Read The Relic Online

Authors: Evelyn Anthony

The Relic (10 page)

‘I keep them,' she said. ‘Are you hungry?'

‘No. Are you?'

‘Ravenous. Stay there and I'll make something for us.'

‘You're always hungry! You wanted breakfast the first time we met.'

‘I didn't. I only ordered it to keep you talking to me. Do you want a drink? I've got some wine.'

He lay back against the pillows, watching her. She put on a dressing gown. She switched the light on and drew the curtains.

‘I might get drunk,' he said. ‘I'm always drunk by now.'

She paused by the door. She said, ‘You'll never get drunk again. You're not alone any more. We'll have a glass of wine together!' She sat on the bed and they touched their glasses in a silent toast.

She made sandwiches and they ate them crosslegged on the bed, finishing the wine together.

‘Why aren't you married?' he asked her.

‘I never met anyone I wanted to marry,' she said.

‘But you've had lovers?'

‘Only two. There was a student at the college in London where I was studying interior design. It lasted about a year. It wasn't serious; we were both very young. Then there was a man in Jersey. I decorated his house and we became involved, but that didn't work out either.'

He said slowly, ‘I don't want to hurt you, Lucy. I don't want to disappoint you.
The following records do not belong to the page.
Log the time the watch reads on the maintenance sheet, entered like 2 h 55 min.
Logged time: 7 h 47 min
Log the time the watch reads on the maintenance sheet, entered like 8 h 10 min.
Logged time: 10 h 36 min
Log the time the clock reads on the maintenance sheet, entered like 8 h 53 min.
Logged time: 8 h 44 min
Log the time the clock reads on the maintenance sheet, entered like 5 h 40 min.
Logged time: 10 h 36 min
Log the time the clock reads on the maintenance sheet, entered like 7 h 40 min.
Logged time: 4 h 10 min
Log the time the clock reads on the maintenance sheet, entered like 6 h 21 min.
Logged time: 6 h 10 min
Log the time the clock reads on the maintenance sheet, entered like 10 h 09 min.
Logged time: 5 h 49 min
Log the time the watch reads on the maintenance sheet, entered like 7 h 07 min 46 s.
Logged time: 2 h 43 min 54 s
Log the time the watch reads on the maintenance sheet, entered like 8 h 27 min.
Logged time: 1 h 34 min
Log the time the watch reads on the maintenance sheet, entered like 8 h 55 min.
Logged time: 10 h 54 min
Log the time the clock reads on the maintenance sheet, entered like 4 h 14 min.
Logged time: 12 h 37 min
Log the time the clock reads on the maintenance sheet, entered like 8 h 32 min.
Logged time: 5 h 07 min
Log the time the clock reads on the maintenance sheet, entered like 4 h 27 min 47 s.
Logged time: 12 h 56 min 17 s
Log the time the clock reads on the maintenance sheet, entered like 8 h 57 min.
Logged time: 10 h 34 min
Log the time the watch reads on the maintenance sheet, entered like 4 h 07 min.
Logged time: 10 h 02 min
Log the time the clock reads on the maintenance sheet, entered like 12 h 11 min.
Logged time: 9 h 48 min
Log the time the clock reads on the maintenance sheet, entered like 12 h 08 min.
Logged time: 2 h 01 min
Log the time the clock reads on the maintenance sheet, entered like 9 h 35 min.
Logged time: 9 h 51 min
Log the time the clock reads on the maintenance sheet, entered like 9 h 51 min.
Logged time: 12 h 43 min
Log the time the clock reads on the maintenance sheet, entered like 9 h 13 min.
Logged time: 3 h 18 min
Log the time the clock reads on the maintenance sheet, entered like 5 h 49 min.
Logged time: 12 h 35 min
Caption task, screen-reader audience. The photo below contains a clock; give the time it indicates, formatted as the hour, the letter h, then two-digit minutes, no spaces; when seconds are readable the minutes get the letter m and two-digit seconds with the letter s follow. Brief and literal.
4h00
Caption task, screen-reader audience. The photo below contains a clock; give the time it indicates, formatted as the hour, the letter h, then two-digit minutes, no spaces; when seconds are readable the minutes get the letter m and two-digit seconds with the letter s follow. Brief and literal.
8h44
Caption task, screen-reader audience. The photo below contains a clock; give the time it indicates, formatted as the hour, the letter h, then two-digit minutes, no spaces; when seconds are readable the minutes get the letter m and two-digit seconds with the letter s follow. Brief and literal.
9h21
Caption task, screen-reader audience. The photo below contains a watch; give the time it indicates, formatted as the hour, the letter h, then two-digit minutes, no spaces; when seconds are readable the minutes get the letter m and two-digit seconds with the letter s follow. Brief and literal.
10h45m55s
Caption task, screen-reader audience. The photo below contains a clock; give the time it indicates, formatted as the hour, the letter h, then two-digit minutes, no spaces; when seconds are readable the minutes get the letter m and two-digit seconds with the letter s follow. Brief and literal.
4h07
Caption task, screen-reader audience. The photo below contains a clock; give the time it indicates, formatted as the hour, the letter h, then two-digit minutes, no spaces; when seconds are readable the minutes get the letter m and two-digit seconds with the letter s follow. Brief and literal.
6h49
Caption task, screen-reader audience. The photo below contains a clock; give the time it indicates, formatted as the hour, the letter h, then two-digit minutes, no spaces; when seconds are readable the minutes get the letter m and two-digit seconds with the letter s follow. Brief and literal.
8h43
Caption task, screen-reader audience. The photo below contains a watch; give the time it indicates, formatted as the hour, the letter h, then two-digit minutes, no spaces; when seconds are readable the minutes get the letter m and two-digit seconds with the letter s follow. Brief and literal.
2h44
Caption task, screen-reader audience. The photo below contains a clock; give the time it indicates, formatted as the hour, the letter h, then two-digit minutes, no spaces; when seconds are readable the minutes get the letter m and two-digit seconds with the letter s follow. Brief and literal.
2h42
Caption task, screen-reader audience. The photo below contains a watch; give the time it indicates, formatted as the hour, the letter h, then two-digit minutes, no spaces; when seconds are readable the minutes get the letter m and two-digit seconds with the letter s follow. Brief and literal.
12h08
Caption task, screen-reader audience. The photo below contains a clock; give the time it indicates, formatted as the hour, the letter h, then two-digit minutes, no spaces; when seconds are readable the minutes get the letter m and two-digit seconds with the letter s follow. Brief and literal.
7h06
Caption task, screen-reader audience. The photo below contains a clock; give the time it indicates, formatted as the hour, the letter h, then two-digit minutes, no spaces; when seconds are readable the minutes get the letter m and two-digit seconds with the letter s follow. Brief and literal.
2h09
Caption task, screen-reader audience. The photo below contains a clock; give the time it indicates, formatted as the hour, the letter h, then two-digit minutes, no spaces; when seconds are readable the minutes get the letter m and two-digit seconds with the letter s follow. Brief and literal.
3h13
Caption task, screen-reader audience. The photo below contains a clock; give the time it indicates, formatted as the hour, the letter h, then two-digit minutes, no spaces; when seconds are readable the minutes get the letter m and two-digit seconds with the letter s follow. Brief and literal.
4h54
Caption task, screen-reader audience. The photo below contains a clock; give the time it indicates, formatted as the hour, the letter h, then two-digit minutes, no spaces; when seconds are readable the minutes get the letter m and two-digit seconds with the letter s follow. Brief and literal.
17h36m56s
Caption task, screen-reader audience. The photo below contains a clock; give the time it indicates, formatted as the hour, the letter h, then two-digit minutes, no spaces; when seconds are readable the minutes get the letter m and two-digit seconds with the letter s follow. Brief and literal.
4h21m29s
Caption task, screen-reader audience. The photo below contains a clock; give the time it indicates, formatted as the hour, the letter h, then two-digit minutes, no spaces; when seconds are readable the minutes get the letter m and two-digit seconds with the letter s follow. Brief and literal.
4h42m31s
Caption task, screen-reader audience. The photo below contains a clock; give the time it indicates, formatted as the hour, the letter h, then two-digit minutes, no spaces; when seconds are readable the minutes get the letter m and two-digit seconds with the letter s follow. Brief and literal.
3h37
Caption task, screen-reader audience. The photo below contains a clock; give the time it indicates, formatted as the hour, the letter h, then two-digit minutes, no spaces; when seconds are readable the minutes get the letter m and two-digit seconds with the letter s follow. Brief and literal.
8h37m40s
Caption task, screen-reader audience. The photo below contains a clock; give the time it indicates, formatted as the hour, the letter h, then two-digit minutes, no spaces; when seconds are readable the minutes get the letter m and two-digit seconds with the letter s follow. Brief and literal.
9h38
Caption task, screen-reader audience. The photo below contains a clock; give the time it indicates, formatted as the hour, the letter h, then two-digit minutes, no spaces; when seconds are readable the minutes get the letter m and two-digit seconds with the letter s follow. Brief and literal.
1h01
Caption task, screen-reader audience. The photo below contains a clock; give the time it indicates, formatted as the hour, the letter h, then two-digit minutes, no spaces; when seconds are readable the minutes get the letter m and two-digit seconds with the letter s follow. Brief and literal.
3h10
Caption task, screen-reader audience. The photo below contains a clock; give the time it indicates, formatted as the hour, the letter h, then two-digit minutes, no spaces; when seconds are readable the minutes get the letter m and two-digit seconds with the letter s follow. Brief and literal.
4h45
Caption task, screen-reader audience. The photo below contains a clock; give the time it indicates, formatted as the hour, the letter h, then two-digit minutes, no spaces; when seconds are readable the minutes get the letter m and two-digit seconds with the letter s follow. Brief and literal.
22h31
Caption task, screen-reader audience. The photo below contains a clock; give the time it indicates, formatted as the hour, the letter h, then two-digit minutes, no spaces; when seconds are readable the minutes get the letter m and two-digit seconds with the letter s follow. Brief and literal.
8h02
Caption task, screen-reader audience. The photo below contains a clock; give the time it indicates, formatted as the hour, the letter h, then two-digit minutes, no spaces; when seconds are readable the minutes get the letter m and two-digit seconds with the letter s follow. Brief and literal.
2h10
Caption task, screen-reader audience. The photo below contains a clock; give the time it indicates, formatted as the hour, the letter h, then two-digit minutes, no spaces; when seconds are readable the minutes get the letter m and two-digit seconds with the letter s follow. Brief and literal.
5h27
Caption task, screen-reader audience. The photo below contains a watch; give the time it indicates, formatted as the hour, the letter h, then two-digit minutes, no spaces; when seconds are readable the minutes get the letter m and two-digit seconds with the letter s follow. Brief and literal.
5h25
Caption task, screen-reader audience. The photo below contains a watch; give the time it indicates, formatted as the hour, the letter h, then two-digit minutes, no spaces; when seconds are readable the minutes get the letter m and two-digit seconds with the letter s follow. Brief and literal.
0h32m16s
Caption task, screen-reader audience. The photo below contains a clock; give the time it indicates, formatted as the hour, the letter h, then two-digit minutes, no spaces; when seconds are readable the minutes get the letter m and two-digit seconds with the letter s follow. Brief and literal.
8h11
But I must go home before my wife gets back.' He sat forward, not touching her.

‘Tell me about your wife,' Lucy said. ‘Talk to me about her. You said she loved you.'

‘She calls it love,' he answered. ‘She's tried in bed with me for a long time. I can't bear to touch her. She says we could start again. The other night she said we could be happy. There have been nights when I lie there, listening to her breathing beside me and I think of killing her.'

‘Why? Whatever did she do to you?'

He lay back and she moved close to him, taking his hand in hers.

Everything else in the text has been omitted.